Coastal and pluvial compound flooding of surge, wave, tide, rainfall-runoff, sewer flow, and seawall failure at coastal urban areas

ABSTRACT

The first part of this seminar focuses on a study that investigated the primary drivers of compound flooding at Kansai International Airport during Typhoon Jebi (2018) using the newly developed SuWAT model. This numerical tool integrates coastal modules with pluvial modules using a 10-meter high-resolution nesting scheme. Key findings identified wave overtopping as the dominant flood driver, contributing 90.8% of the total flood volume. Seawall failure accounted for 7.5%, while sewer reverse flows from seawater and rainwater contributed 1.7% and 0.26%, respectively. This novel framework provides a comprehensive tool for predicting multi-hazard flooding in coastal cities, with future enhancements focusing on two-way coupling to better understand terrestrial flood dynamics.

The second part of the seminar presents a study that enhanced the SuWAT model by integrating a Morison-type vegetation module that accounts for both drag and inertia forces. Validated against mangrove physical experiments, the results demonstrate that wave energy dissipation is primarily driven by current velocity rather than water elevation.

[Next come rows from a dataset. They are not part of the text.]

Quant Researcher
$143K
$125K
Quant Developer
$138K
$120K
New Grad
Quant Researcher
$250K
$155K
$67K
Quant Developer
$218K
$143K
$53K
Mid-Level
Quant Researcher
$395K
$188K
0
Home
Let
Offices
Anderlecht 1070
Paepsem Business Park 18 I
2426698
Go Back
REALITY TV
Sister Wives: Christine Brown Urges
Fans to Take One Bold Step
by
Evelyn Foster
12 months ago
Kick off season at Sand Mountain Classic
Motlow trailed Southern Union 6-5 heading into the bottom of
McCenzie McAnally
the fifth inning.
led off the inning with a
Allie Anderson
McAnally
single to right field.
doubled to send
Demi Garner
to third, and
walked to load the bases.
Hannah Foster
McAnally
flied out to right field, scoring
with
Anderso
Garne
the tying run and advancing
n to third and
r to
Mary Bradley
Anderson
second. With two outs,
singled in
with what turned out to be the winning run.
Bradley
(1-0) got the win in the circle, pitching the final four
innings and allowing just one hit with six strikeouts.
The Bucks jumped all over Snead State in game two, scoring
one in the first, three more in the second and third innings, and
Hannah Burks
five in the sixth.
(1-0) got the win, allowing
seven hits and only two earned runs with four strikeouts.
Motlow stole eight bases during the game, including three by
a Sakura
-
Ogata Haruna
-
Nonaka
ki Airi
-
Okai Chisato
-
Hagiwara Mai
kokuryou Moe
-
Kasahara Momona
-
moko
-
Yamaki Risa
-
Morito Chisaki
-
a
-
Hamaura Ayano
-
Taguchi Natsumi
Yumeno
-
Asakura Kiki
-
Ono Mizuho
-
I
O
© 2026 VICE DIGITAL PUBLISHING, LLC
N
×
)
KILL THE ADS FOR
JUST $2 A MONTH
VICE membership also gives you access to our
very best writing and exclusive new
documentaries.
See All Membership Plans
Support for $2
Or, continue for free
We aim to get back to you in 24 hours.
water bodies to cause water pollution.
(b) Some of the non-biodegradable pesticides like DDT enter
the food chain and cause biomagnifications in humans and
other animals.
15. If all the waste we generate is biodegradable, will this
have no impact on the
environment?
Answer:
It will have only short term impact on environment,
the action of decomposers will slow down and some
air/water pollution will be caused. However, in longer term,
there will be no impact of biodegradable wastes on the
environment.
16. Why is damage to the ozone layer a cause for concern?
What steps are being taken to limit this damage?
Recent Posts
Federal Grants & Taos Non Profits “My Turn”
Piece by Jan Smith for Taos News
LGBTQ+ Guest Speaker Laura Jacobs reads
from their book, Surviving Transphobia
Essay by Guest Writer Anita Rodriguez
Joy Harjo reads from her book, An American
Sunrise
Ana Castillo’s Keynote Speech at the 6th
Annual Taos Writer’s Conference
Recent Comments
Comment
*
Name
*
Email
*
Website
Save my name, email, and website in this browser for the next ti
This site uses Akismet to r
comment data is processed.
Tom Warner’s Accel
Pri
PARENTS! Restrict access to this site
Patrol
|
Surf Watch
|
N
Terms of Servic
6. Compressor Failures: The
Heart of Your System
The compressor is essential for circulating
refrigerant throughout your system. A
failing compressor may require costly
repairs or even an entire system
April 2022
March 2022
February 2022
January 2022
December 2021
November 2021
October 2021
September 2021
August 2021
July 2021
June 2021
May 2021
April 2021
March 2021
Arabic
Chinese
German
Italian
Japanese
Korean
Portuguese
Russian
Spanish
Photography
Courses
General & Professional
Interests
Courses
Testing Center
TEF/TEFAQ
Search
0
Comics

A key finding highlights the role of vegetation morphology: in shallow water, the complex, emergent mangrove root systems cause high attenuation rates, whereas efficiency decreases as increasing water depth renders the vegetation relatively submerged.

BIOGRAPHY

Dr. Sooyoul Kim is an Associate Professor at the Center for Water Cycle Marine Environment and Disaster Management (CWMD) and the Department of Civil Environmental Engineering and Architecture at Kumamoto University, Japan. Prior to joining Kumamoto University in 2020, he served as an Assistant Professor at Tottori University. He earned his PhD in Engineering from Kyoto University (2007), focusing on the effects of tidal variation on storm surges. With an academic career spanning over twenty years, his expertise lies at the intersection of coastal engineering, numerical modeling, and machine learning.